»»
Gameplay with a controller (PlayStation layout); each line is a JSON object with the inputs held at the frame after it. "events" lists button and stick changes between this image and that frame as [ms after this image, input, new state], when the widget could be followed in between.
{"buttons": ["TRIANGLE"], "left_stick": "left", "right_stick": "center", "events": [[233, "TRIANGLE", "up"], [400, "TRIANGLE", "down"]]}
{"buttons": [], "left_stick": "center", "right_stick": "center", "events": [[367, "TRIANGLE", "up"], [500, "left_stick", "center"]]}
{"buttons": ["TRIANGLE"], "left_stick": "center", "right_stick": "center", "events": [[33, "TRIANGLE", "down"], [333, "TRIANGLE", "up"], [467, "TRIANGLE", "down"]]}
««
What you will do.
All of the material above needs to be transcribed verbatim.

Solution for this task.
Gameplay with a controller (PlayStation layout); each line is a JSON object with the inputs held at the frame after it. "events" lists button and stick changes between this image and that frame as [ms after this image, input, new state], when the widget could be followed in between.
{"buttons": ["TRIANGLE"], "left_stick": "left", "right_stick": "center", "events": [[233, "TRIANGLE", "up"], [400, "TRIANGLE", "down"]]}
{"buttons": [], "left_stick": "center", "right_stick": "center", "events": [[367, "TRIANGLE", "up"], [500, "left_stick", "center"]]}
{"buttons": ["TRIANGLE"], "left_stick": "center", "right_stick": "center", "events": [[33, "TRIANGLE", "down"], [333, "TRIANGLE", "up"], [467, "TRIANGLE", "down"]]}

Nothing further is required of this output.